──────── DATASET ENTRIES

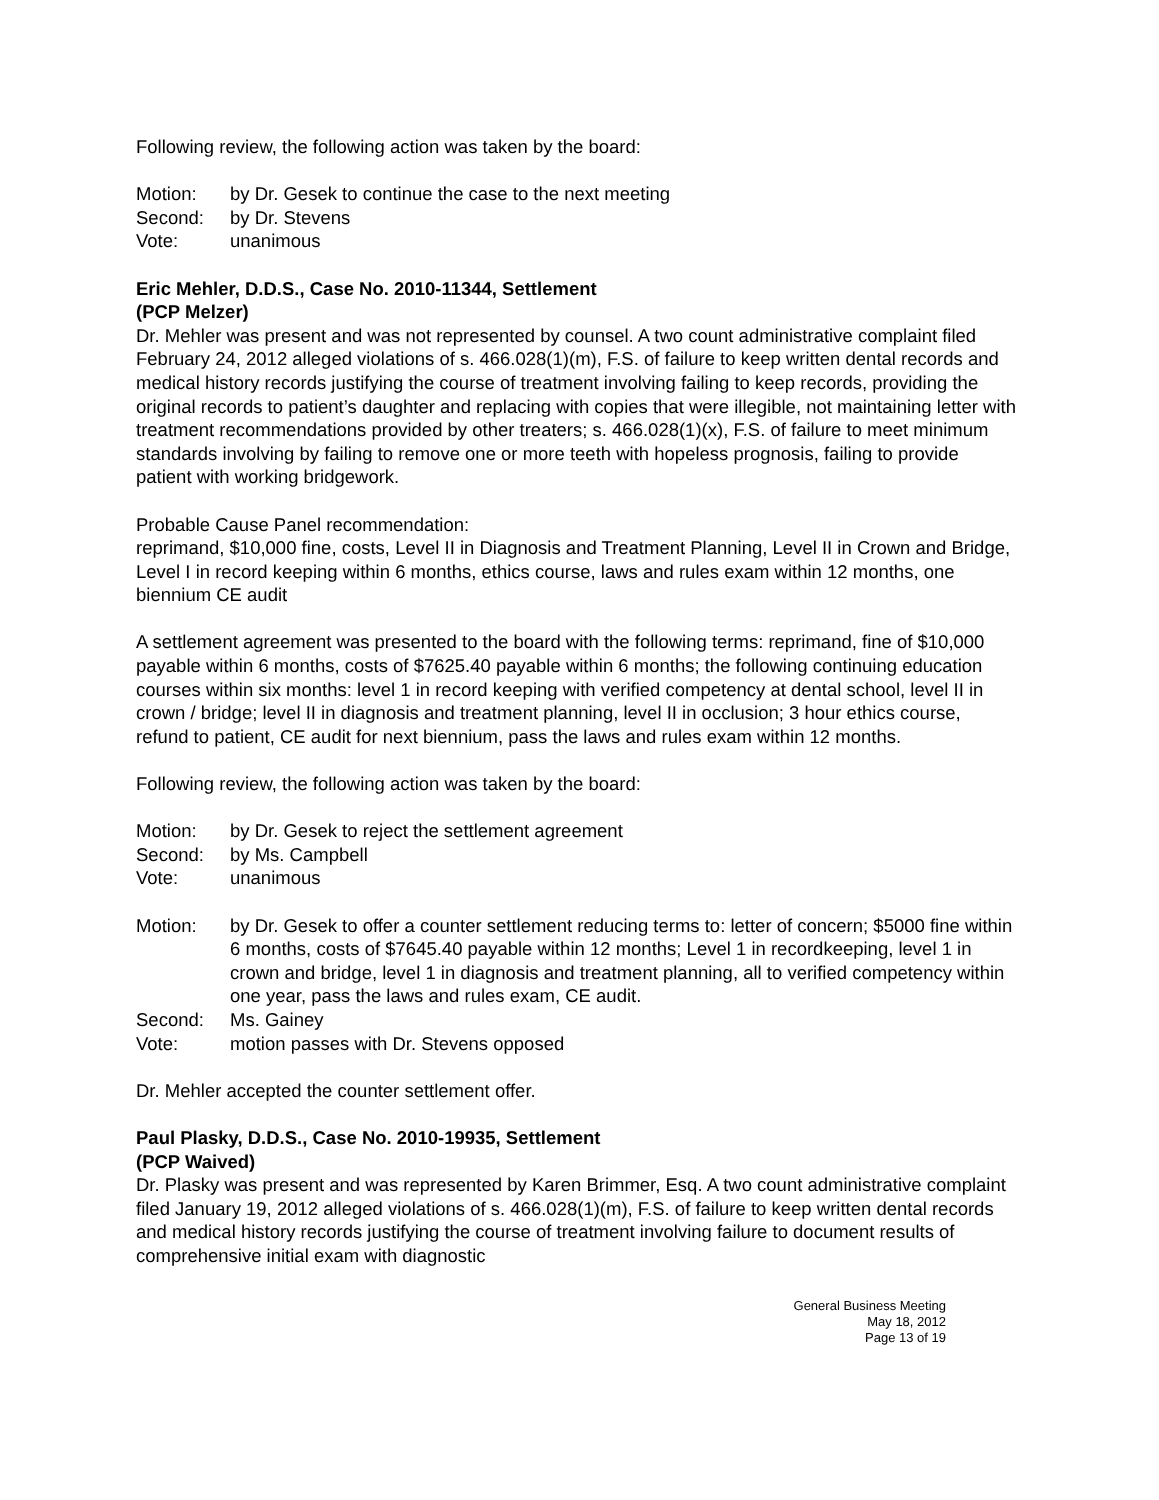Following review, the following action was taken by the board:
Motion: by Dr. Gesek to continue the case to the next meeting
Second: by Dr. Stevens
Vote: unanimous
Eric Mehler, D.D.S., Case No. 2010-11344, Settlement
(PCP Melzer)
Dr. Mehler was present and was not represented by counsel. A two count administrative complaint filed February 24, 2012 alleged violations of s. 466.028(1)(m), F.S. of failure to keep written dental records and medical history records justifying the course of treatment involving failing to keep records, providing the original records to patient’s daughter and replacing with copies that were illegible, not maintaining letter with treatment recommendations provided by other treaters; s. 466.028(1)(x), F.S. of failure to meet minimum standards involving by failing to remove one or more teeth with hopeless prognosis, failing to provide patient with working bridgework.
Probable Cause Panel recommendation:
reprimand, $10,000 fine, costs, Level II in Diagnosis and Treatment Planning, Level II in Crown and Bridge, Level I in record keeping within 6 months, ethics course, laws and rules exam within 12 months, one biennium CE audit
A settlement agreement was presented to the board with the following terms: reprimand, fine of $10,000 payable within 6 months, costs of $7625.40 payable within 6 months; the following continuing education courses within six months: level 1 in record keeping with verified competency at dental school, level II in crown / bridge; level II in diagnosis and treatment planning, level II in occlusion; 3 hour ethics course, refund to patient, CE audit for next biennium, pass the laws and rules exam within 12 months.
Following review, the following action was taken by the board:
Motion: by Dr. Gesek to reject the settlement agreement
Second: by Ms. Campbell
Vote: unanimous
Motion: by Dr. Gesek to offer a counter settlement reducing terms to: letter of concern; $5000 fine within 6 months, costs of $7645.40 payable within 12 months; Level 1 in recordkeeping, level 1 in crown and bridge, level 1 in diagnosis and treatment planning, all to verified competency within one year, pass the laws and rules exam, CE audit.
Second: Ms. Gainey
Vote: motion passes with Dr. Stevens opposed
Dr. Mehler accepted the counter settlement offer.
Paul Plasky, D.D.S., Case No. 2010-19935, Settlement
(PCP Waived)
Dr. Plasky was present and was represented by Karen Brimmer, Esq. A two count administrative complaint filed January 19, 2012 alleged violations of s. 466.028(1)(m), F.S. of failure to keep written dental records and medical history records justifying the course of treatment involving failure to document results of comprehensive initial exam with diagnostic
General Business Meeting
May 18, 2012
Page 13 of 19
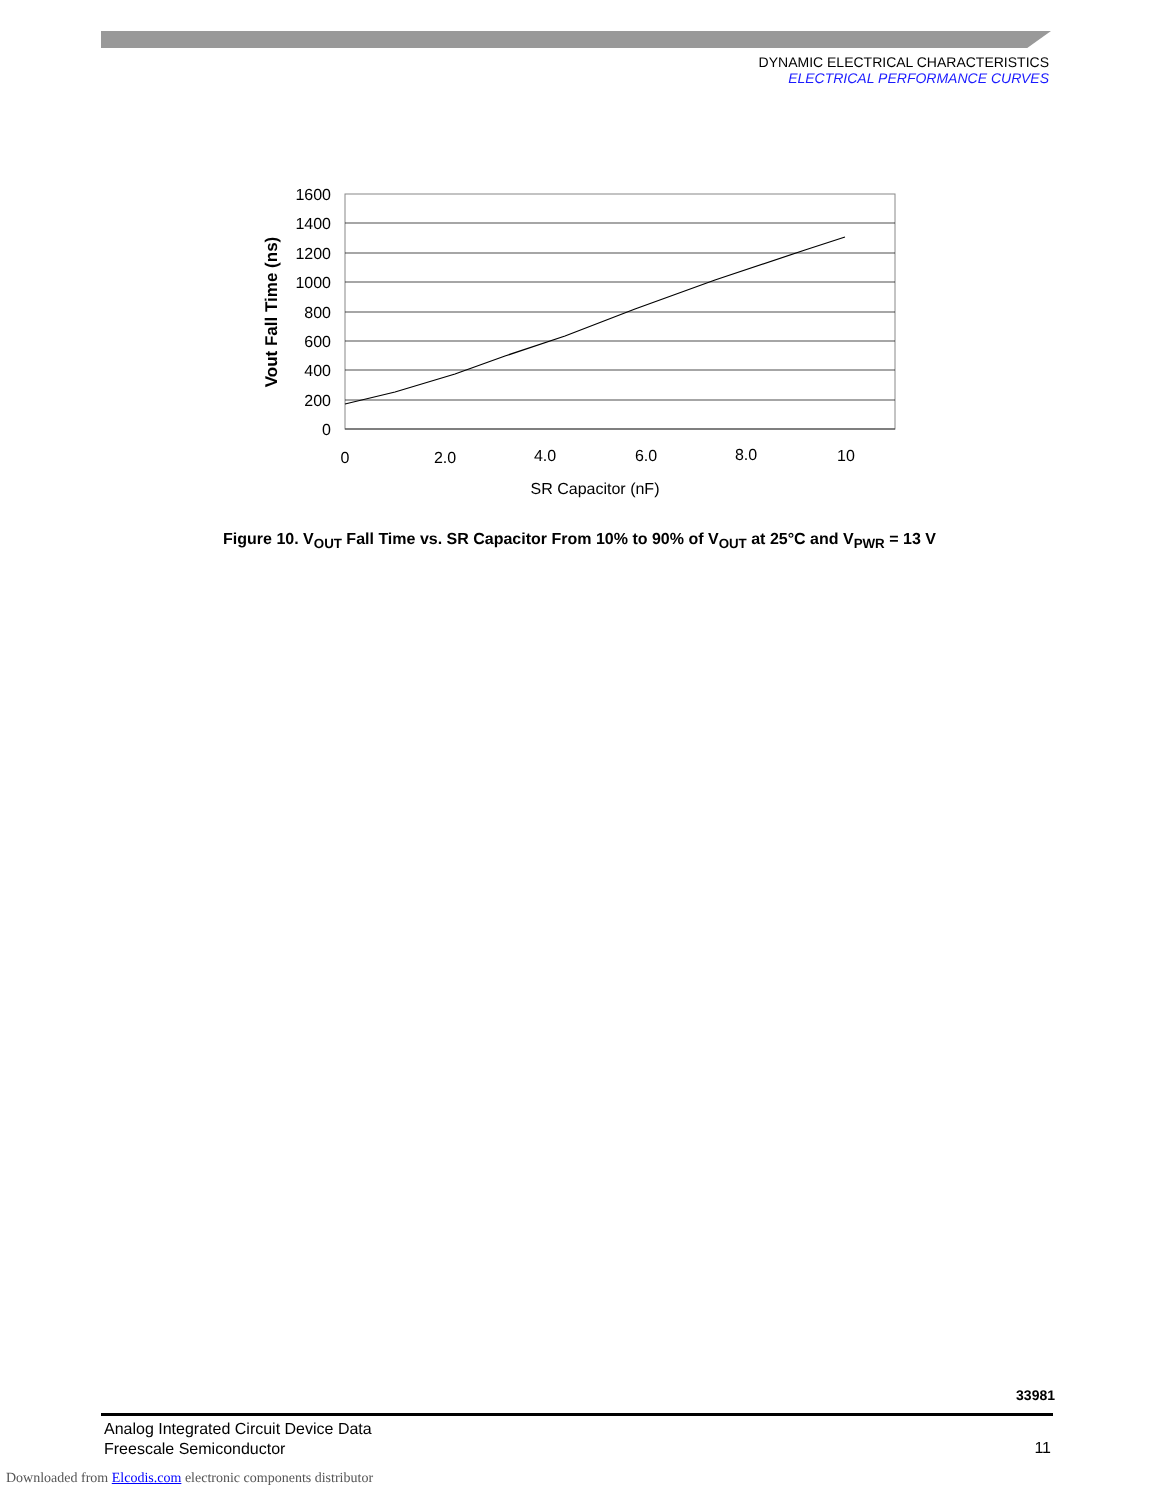DYNAMIC ELECTRICAL CHARACTERISTICS
ELECTRICAL PERFORMANCE CURVES
1600
1400
1200
1000
800
600
400
200
0
0
2.0
4.0
6.0
8.0
10
SR Capacitor (nF)
Vout Fall Time (ns)
Figure 10. V<sub>OUT</sub> Fall Time vs. SR Capacitor From 10% to 90% of V<sub>OUT</sub> at 25°C and V<sub>PWR</sub> = 13 V
33981
Analog Integrated Circuit Device Data
Freescale Semiconductor
11
Downloaded from Elcodis.com electronic components distributor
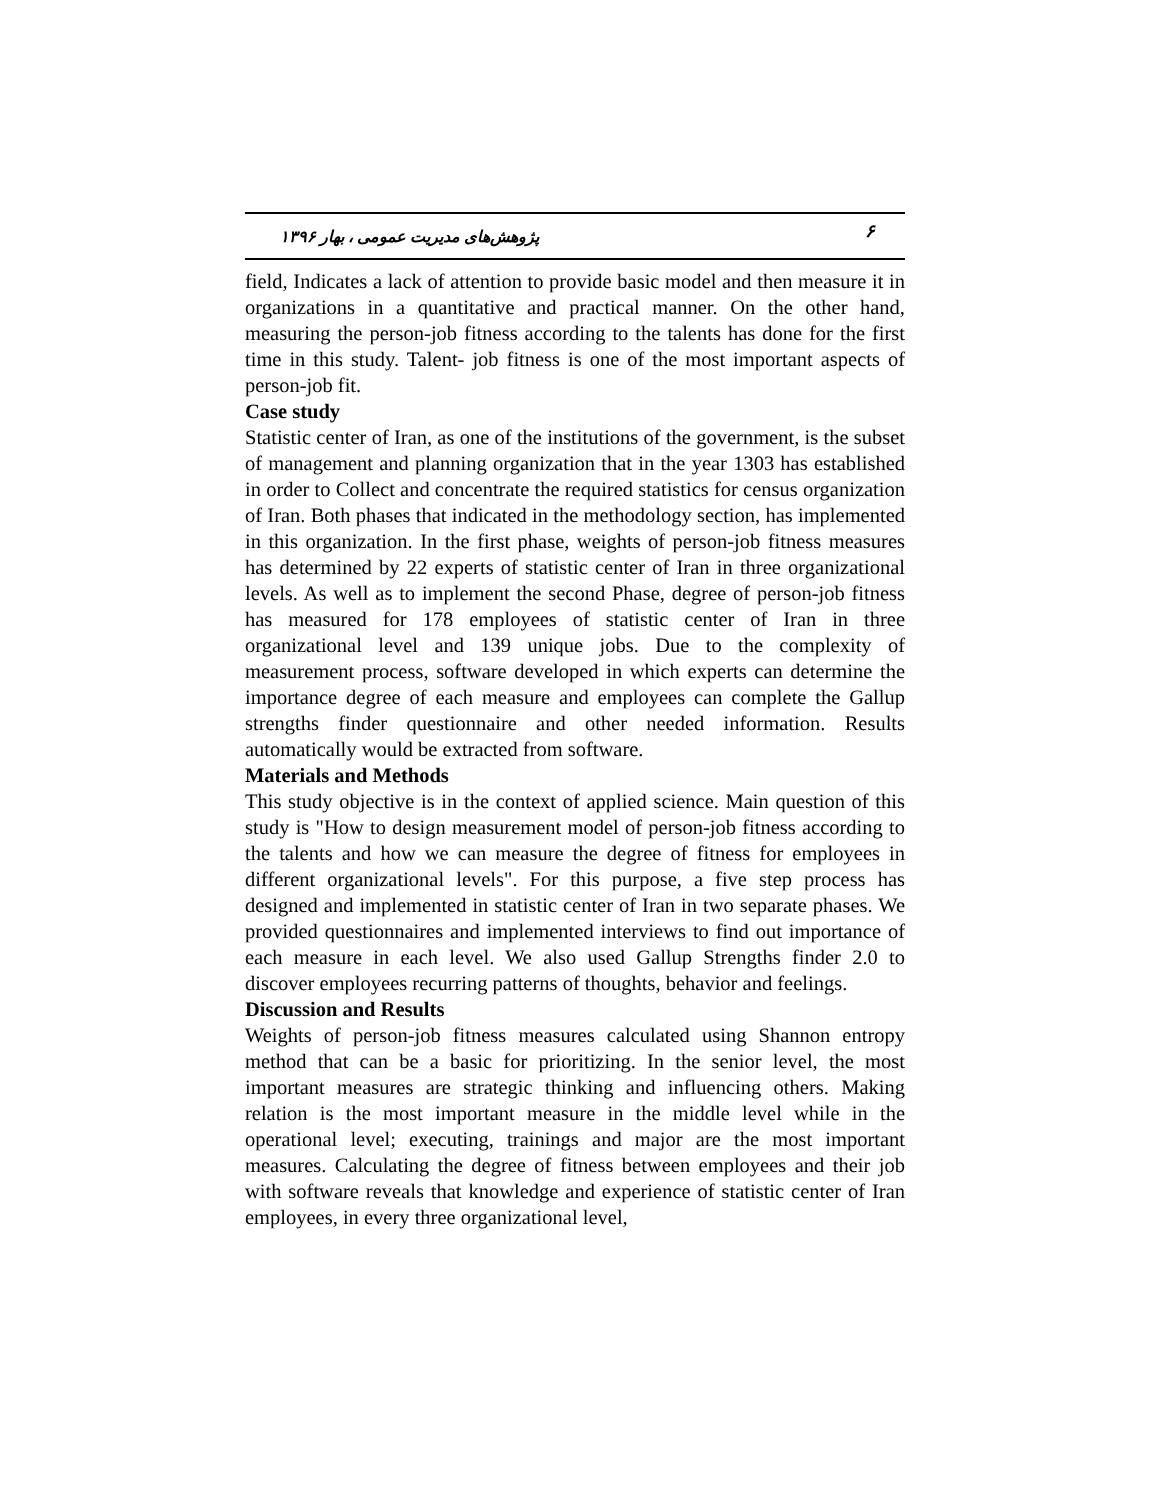پژوهش‌های مدیریت عمومی ، بهار ۱۳۹۶ ۶
field, Indicates a lack of attention to provide basic model and then measure it in organizations in a quantitative and practical manner. On the other hand, measuring the person-job fitness according to the talents has done for the first time in this study. Talent- job fitness is one of the most important aspects of person-job fit.
Case study
Statistic center of Iran, as one of the institutions of the government, is the subset of management and planning organization that in the year 1303 has established in order to Collect and concentrate the required statistics for census organization of Iran. Both phases that indicated in the methodology section, has implemented in this organization. In the first phase, weights of person-job fitness measures has determined by 22 experts of statistic center of Iran in three organizational levels. As well as to implement the second Phase, degree of person-job fitness has measured for 178 employees of statistic center of Iran in three organizational level and 139 unique jobs. Due to the complexity of measurement process, software developed in which experts can determine the importance degree of each measure and employees can complete the Gallup strengths finder questionnaire and other needed information. Results automatically would be extracted from software.
Materials and Methods
This study objective is in the context of applied science. Main question of this study is "How to design measurement model of person-job fitness according to the talents and how we can measure the degree of fitness for employees in different organizational levels". For this purpose, a five step process has designed and implemented in statistic center of Iran in two separate phases. We provided questionnaires and implemented interviews to find out importance of each measure in each level. We also used Gallup Strengths finder 2.0 to discover employees recurring patterns of thoughts, behavior and feelings.
Discussion and Results
Weights of person-job fitness measures calculated using Shannon entropy method that can be a basic for prioritizing. In the senior level, the most important measures are strategic thinking and influencing others. Making relation is the most important measure in the middle level while in the operational level; executing, trainings and major are the most important measures. Calculating the degree of fitness between employees and their job with software reveals that knowledge and experience of statistic center of Iran employees, in every three organizational level,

────────────────

### WORK TASK
Copy out the data above to the letter, and keep every picture out of it.

### ANSWER AREA
Following review, the following action was taken by the board:
Motion: by Dr. Gesek to continue the case to the next meeting
Second: by Dr. Stevens
Vote: unanimous
Eric Mehler, D.D.S., Case No. 2010-11344, Settlement
(PCP Melzer)
Dr. Mehler was present and was not represented by counsel. A two count administrative complaint filed February 24, 2012 alleged violations of s. 466.028(1)(m), F.S. of failure to keep written dental records and medical history records justifying the course of treatment involving failing to keep records, providing the original records to patient’s daughter and replacing with copies that were illegible, not maintaining letter with treatment recommendations provided by other treaters; s. 466.028(1)(x), F.S. of failure to meet minimum standards involving by failing to remove one or more teeth with hopeless prognosis, failing to provide patient with working bridgework.
Probable Cause Panel recommendation:
reprimand, $10,000 fine, costs, Level II in Diagnosis and Treatment Planning, Level II in Crown and Bridge, Level I in record keeping within 6 months, ethics course, laws and rules exam within 12 months, one biennium CE audit
A settlement agreement was presented to the board with the following terms: reprimand, fine of $10,000 payable within 6 months, costs of $7625.40 payable within 6 months; the following continuing education courses within six months: level 1 in record keeping with verified competency at dental school, level II in crown / bridge; level II in diagnosis and treatment planning, level II in occlusion; 3 hour ethics course, refund to patient, CE audit for next biennium, pass the laws and rules exam within 12 months.
Following review, the following action was taken by the board:
Motion: by Dr. Gesek to reject the settlement agreement
Second: by Ms. Campbell
Vote: unanimous
Motion: by Dr. Gesek to offer a counter settlement reducing terms to: letter of concern; $5000 fine within 6 months, costs of $7645.40 payable within 12 months; Level 1 in recordkeeping, level 1 in crown and bridge, level 1 in diagnosis and treatment planning, all to verified competency within one year, pass the laws and rules exam, CE audit.
Second: Ms. Gainey
Vote: motion passes with Dr. Stevens opposed
Dr. Mehler accepted the counter settlement offer.
Paul Plasky, D.D.S., Case No. 2010-19935, Settlement
(PCP Waived)
Dr. Plasky was present and was represented by Karen Brimmer, Esq. A two count administrative complaint filed January 19, 2012 alleged violations of s. 466.028(1)(m), F.S. of failure to keep written dental records and medical history records justifying the course of treatment involving failure to document results of comprehensive initial exam with diagnostic
General Business Meeting
May 18, 2012
Page 13 of 19
DYNAMIC ELECTRICAL CHARACTERISTICS
ELECTRICAL PERFORMANCE CURVES
1600
1400
1200
1000
800
600
400
200
0
0
2.0
4.0
6.0
8.0
10
SR Capacitor (nF)
Vout Fall Time (ns)
Figure 10. V<sub>OUT</sub> Fall Time vs. SR Capacitor From 10% to 90% of V<sub>OUT</sub> at 25°C and V<sub>PWR</sub> = 13 V
33981
Analog Integrated Circuit Device Data
Freescale Semiconductor
11
Downloaded from Elcodis.com electronic components distributor
پژوهش‌های مدیریت عمومی ، بهار ۱۳۹۶ ۶
field, Indicates a lack of attention to provide basic model and then measure it in organizations in a quantitative and practical manner. On the other hand, measuring the person-job fitness according to the talents has done for the first time in this study. Talent- job fitness is one of the most important aspects of person-job fit.
Case study
Statistic center of Iran, as one of the institutions of the government, is the subset of management and planning organization that in the year 1303 has established in order to Collect and concentrate the required statistics for census organization of Iran. Both phases that indicated in the methodology section, has implemented in this organization. In the first phase, weights of person-job fitness measures has determined by 22 experts of statistic center of Iran in three organizational levels. As well as to implement the second Phase, degree of person-job fitness has measured for 178 employees of statistic center of Iran in three organizational level and 139 unique jobs. Due to the complexity of measurement process, software developed in which experts can determine the importance degree of each measure and employees can complete the Gallup strengths finder questionnaire and other needed information. Results automatically would be extracted from software.
Materials and Methods
This study objective is in the context of applied science. Main question of this study is "How to design measurement model of person-job fitness according to the talents and how we can measure the degree of fitness for employees in different organizational levels". For this purpose, a five step process has designed and implemented in statistic center of Iran in two separate phases. We provided questionnaires and implemented interviews to find out importance of each measure in each level. We also used Gallup Strengths finder 2.0 to discover employees recurring patterns of thoughts, behavior and feelings.
Discussion and Results
Weights of person-job fitness measures calculated using Shannon entropy method that can be a basic for prioritizing. In the senior level, the most important measures are strategic thinking and influencing others. Making relation is the most important measure in the middle level while in the operational level; executing, trainings and major are the most important measures. Calculating the degree of fitness between employees and their job with software reveals that knowledge and experience of statistic center of Iran employees, in every three organizational level,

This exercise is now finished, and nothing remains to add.